Okay, first of all, this doesn’t mean to keep your kids away from toys. Kids love toys, and toys are great. They’re proven to help your kids learn, grow, and enjoy themselves. If I could still learn just from playing with a silly toy I guarantee you I would be spending half of my check at Toys R Us. However, when you’re buying toys for your child it’s important to make sure that the toys you’re purchasing are safe.
The last thing you want your child learning from playing with their toy is how to give a Heimlich maneuver to their sibling. You already pull your hair out enough as it is without the threat of looming death emanating from a toy with small, almost-swallowable pieces. Keep your kids safe from dangerous toys this holiday season by following these simple tips!
With Christmas on the horizon, you’re probably getting tired of wading through the crowded stores with dystopian fluorescent lighting and aisles that feel like mazes. The last thing you want to be doing in these dark times is poring over each toy with a practiced eye for potential risks. Make your shopping experience easy by visiting Toy Review Experts and choosing a top rated toy without having to step foot in a store full of frustrated parents. Here are the simple things to look for to keep your kids safe without having to cover every sharp edge and hard surface with bubble wrap.
Most toys should come with a recommended age. If your child is younger than the recommendation, it’s a safe bet that there’s some amount of risk. Of course, these are the most general guide, so it’s important to be aware of your child’s maturity level. If your 4-year old is still putting everything in their mouth, you may want to shoot for a lower recommended age. On the flip side, if your 3-year-old is very mature and developing fast, they might be able to use projectile toys that are typically labeled for 4 years and older. You know your child better than anyone, so you know best what age-group they should be considered with.
The most common risk with toys is small parts. When your child is young, the best way to play it safe is to simply never buy a toy smaller than their mouth. If they can’t fit it in their mouth, there’s no risk of choking. Easy fix. However, unless you bring your child with you to the store and start shoving every potential toy in their mouth it can be hard to figure out what fits this rule and what doesn’t. One easy trick is to just bring an empty toilet paper roll with you. If you can fit it through the toilet paper roll, it’s a hazard. If you can’t, your kid most likely won’t be able to gnaw on it.
This problem pops up the most with used toys. If you’re buying a toy from a yard sale, or it’s a hand-me-down from a friend or relative, you’ll want to check the toy for any loose parts. Scan for buttons, strings, gears, or pieces that look like they might snap off. Your kid will be pretty rough with their toys, so you want to make sure that there’s nothing that could break off and leave a sharp edge or become a choking hazard. If you buy toys of a higher quality, there’s a much lower chance of anything breaking or becoming a problem later.

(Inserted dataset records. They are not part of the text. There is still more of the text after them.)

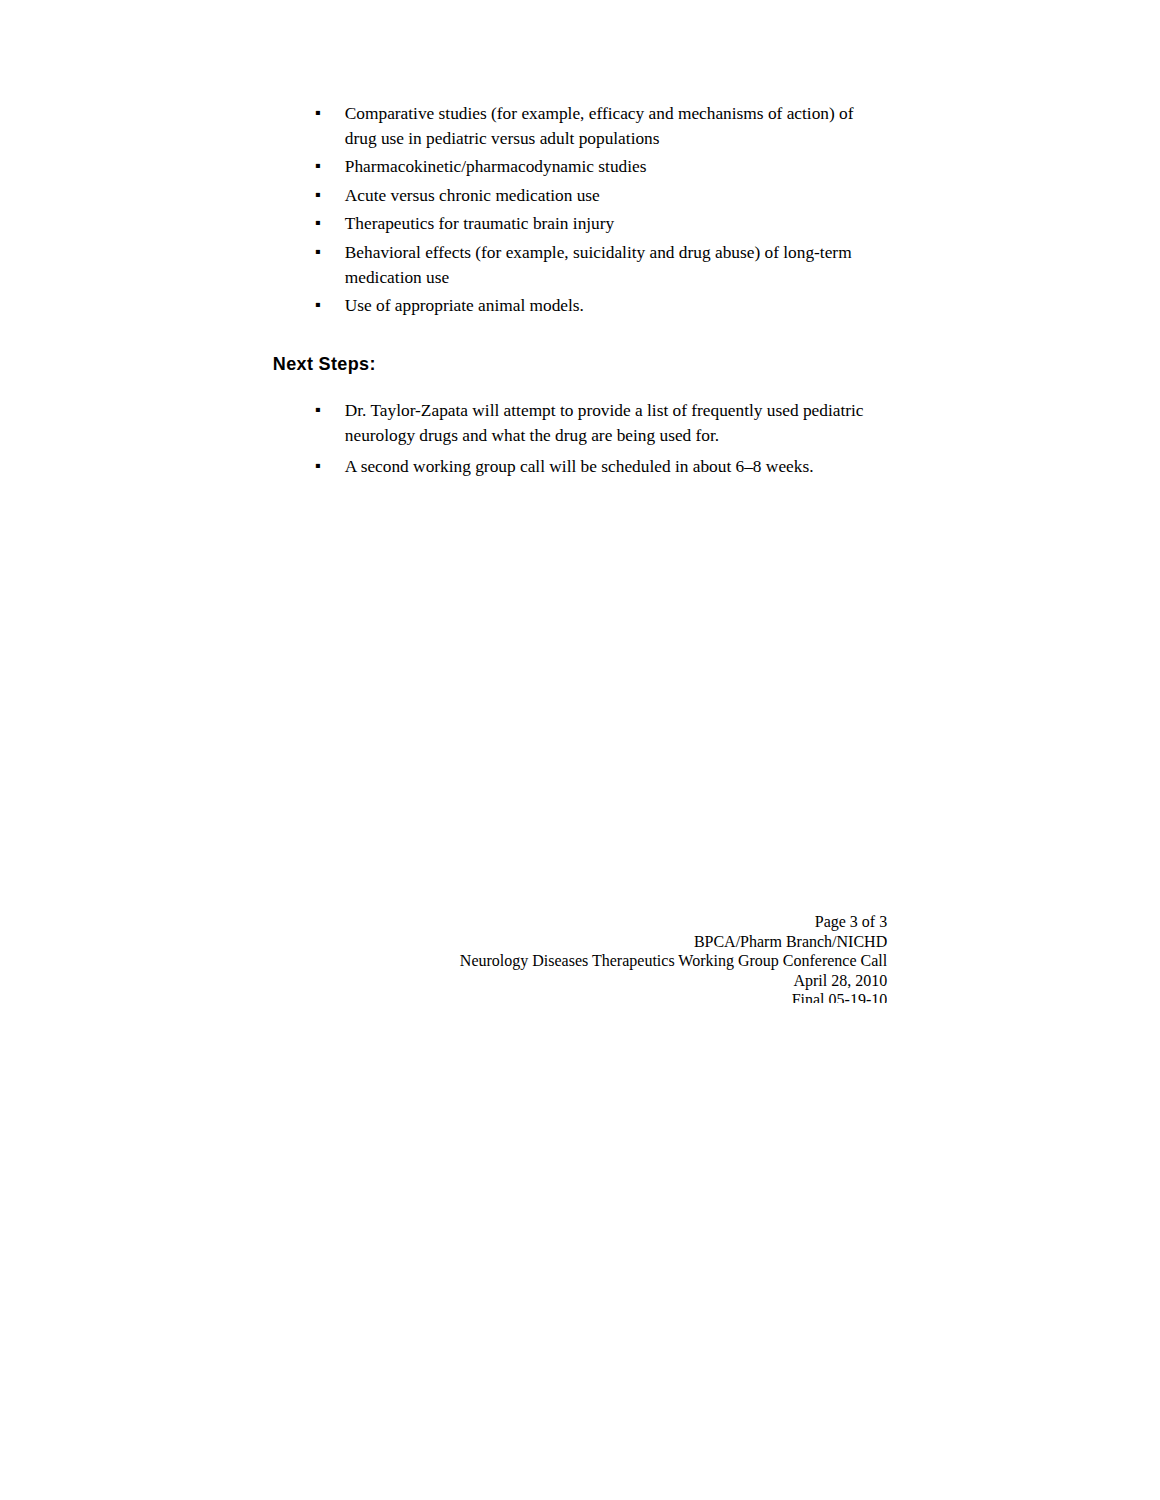Comparative studies (for example, efficacy and mechanisms of action) of drug use in pediatric versus adult populations
Pharmacokinetic/pharmacodynamic studies
Acute versus chronic medication use
Therapeutics for traumatic brain injury
Behavioral effects (for example, suicidality and drug abuse) of long-term medication use
Use of appropriate animal models.
Next Steps:
Dr. Taylor-Zapata will attempt to provide a list of frequently used pediatric neurology drugs and what the drug are being used for.
A second working group call will be scheduled in about 6–8 weeks.
Page 3 of 3
BPCA/Pharm Branch/NICHD
Neurology Diseases Therapeutics Working Group Conference Call
April 28, 2010
Final 05-19-10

This Christmas, keep things safe and fun by buying toys that are appropriate for your child. Remember to always make sure your child is physically and mentally ready for any toys you purchase before you buy them. If you’re worried a toy might be pushing it for your kid, never be afraid to stash it in somewhere in your closet until they’re ready for it. It’s always better to give a surprise gift a few months later than to have to deal with a life or death scenario on Christmas day.